| Stored data |

BEGIN

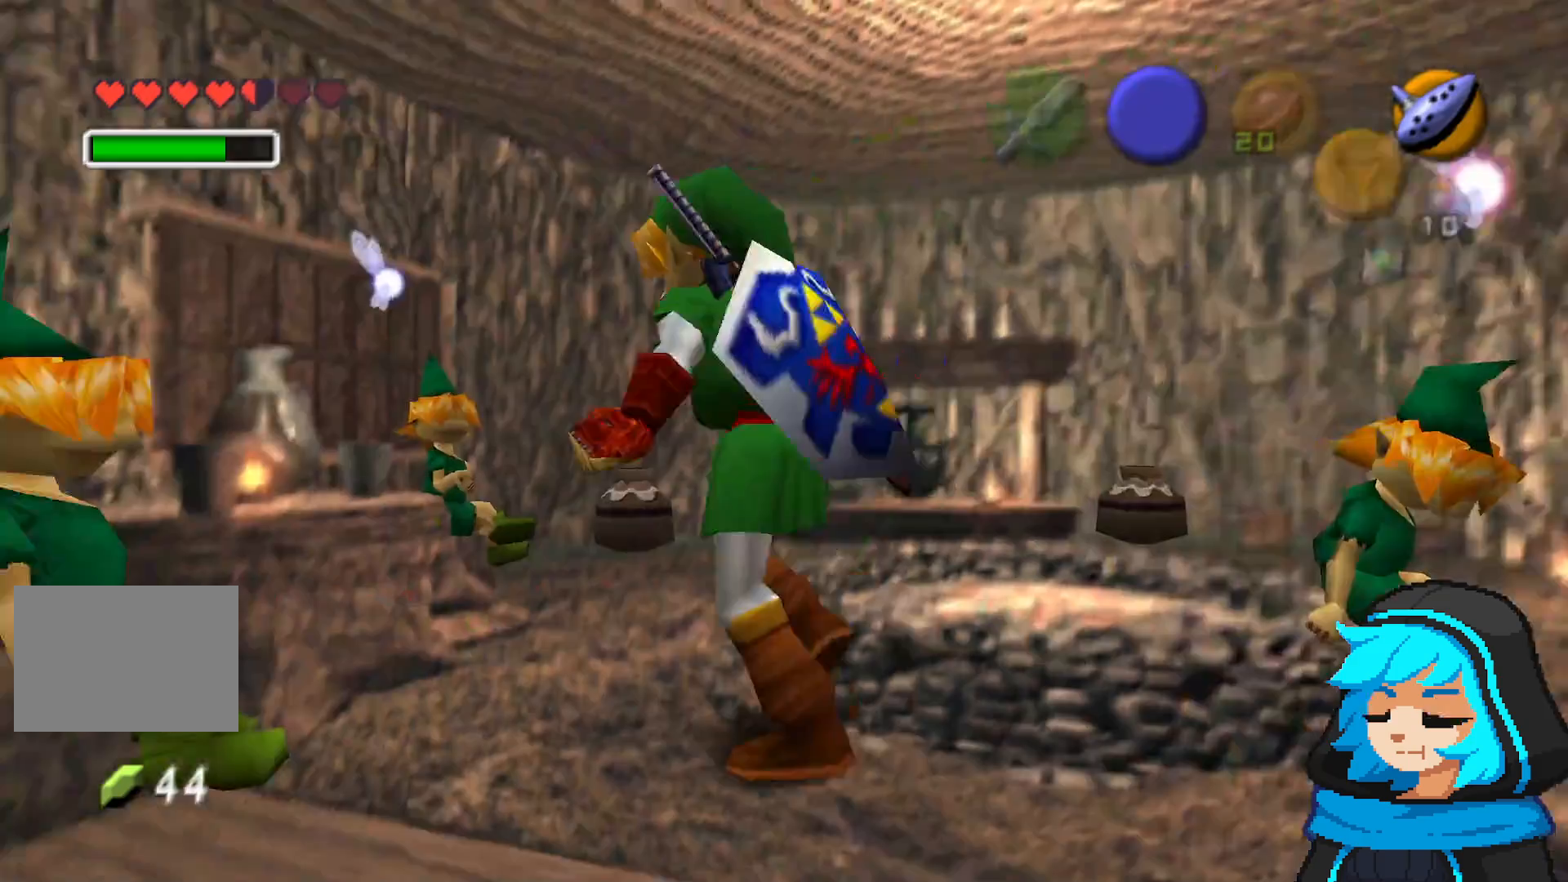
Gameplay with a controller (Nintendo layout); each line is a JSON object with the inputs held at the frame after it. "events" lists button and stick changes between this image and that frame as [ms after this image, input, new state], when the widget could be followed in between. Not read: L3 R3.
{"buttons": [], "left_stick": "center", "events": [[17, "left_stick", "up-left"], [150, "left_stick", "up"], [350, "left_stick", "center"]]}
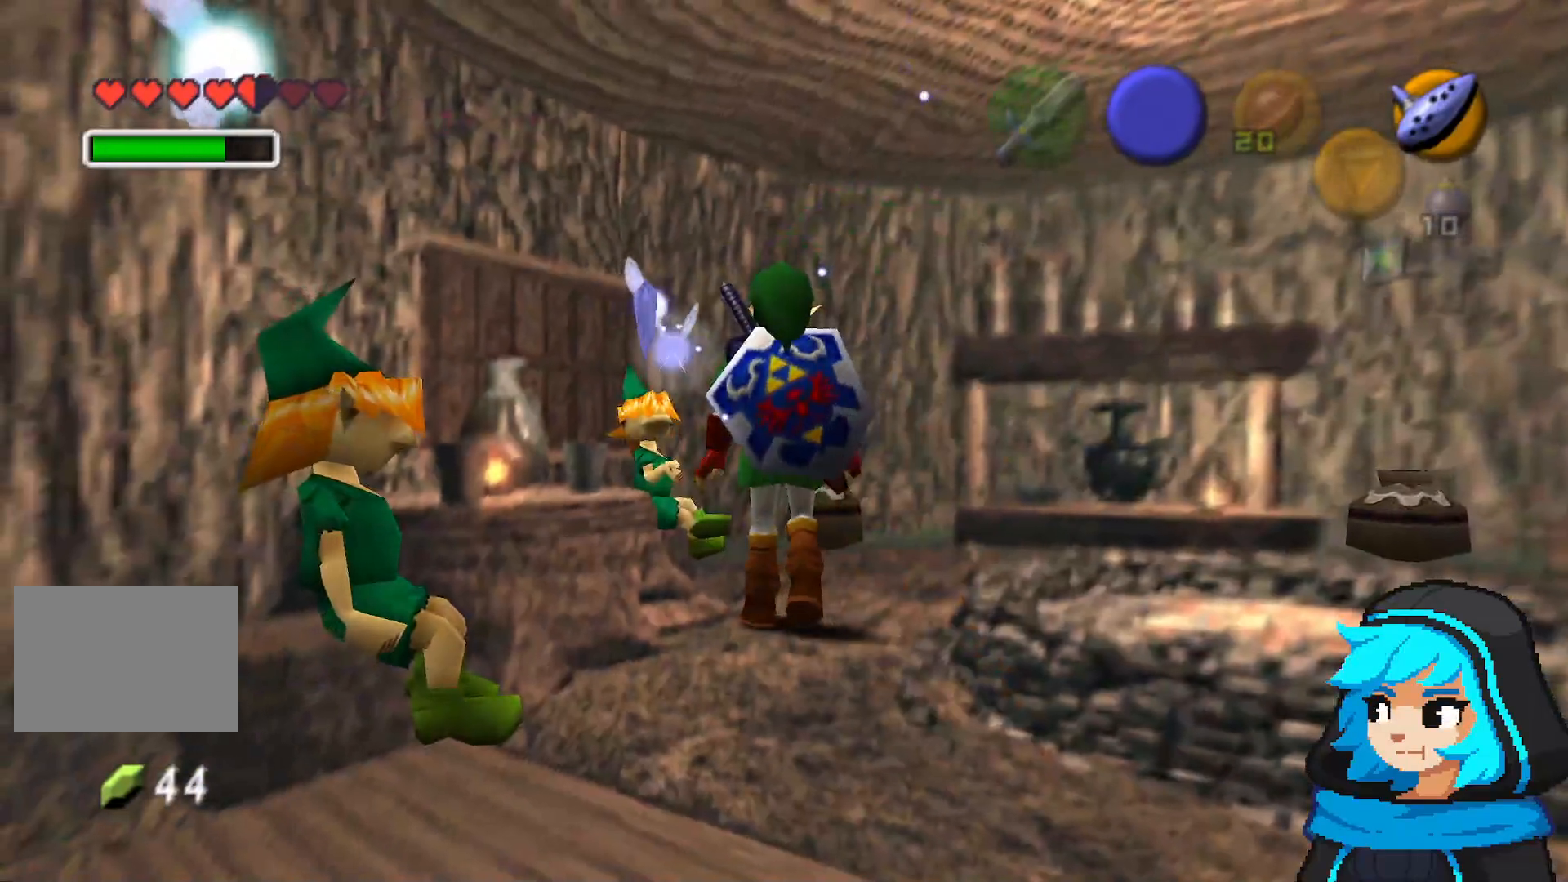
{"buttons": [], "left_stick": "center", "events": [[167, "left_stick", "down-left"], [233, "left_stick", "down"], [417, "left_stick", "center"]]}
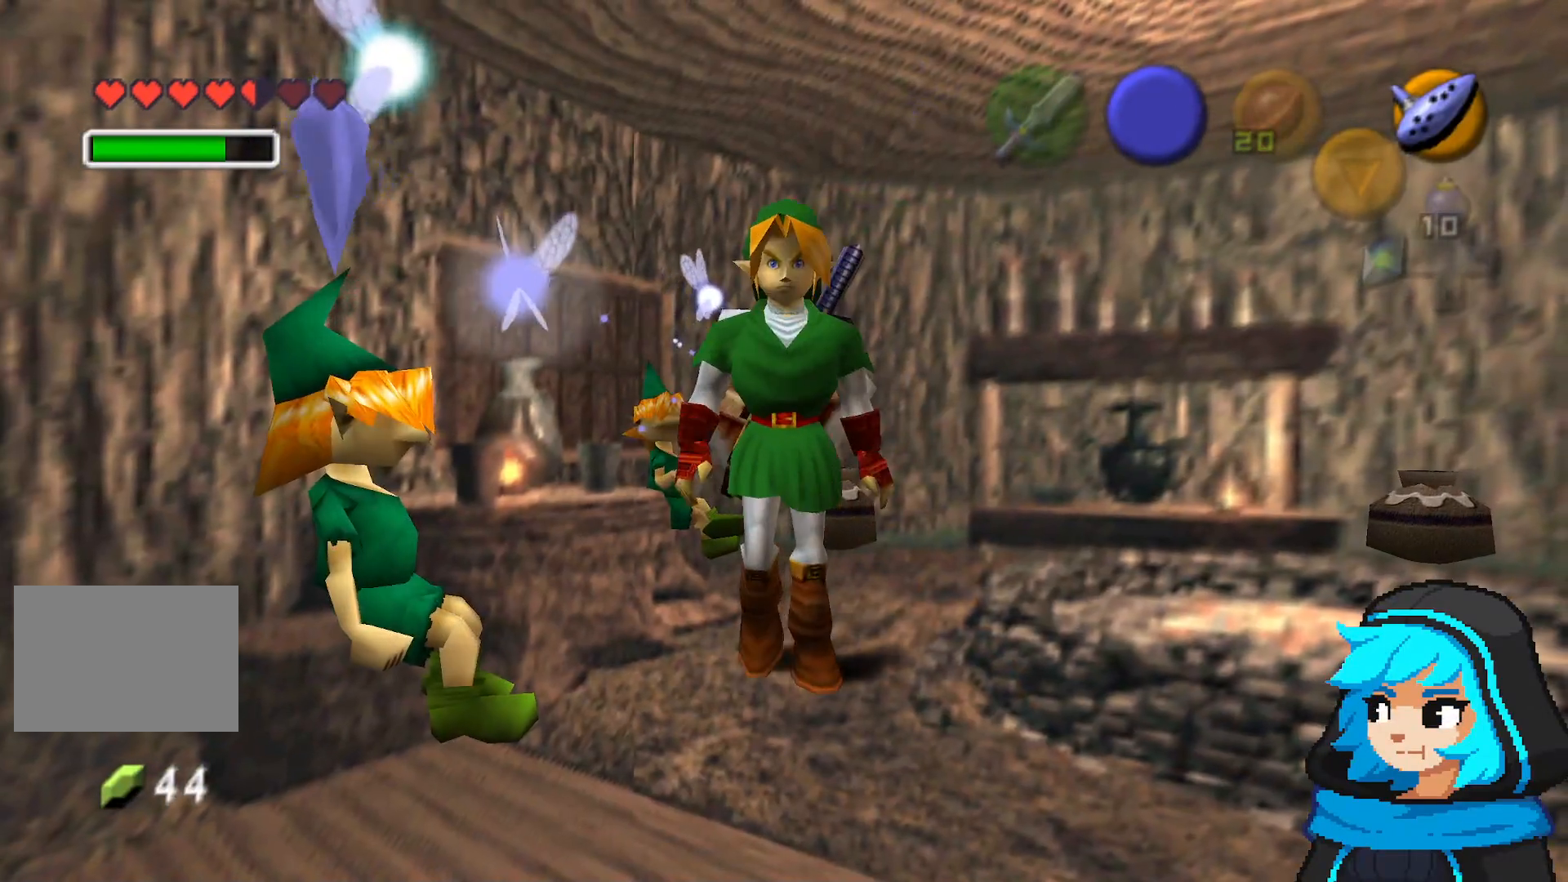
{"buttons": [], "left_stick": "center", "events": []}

END

When a line in the data holds the word "center", show that line.

| Result below |
{"buttons": [], "left_stick": "center", "events": [[17, "left_stick", "up-left"], [150, "left_stick", "up"], [350, "left_stick", "center"]]}
{"buttons": [], "left_stick": "center", "events": [[167, "left_stick", "down-left"], [233, "left_stick", "down"], [417, "left_stick", "center"]]}
{"buttons": [], "left_stick": "center", "events": []}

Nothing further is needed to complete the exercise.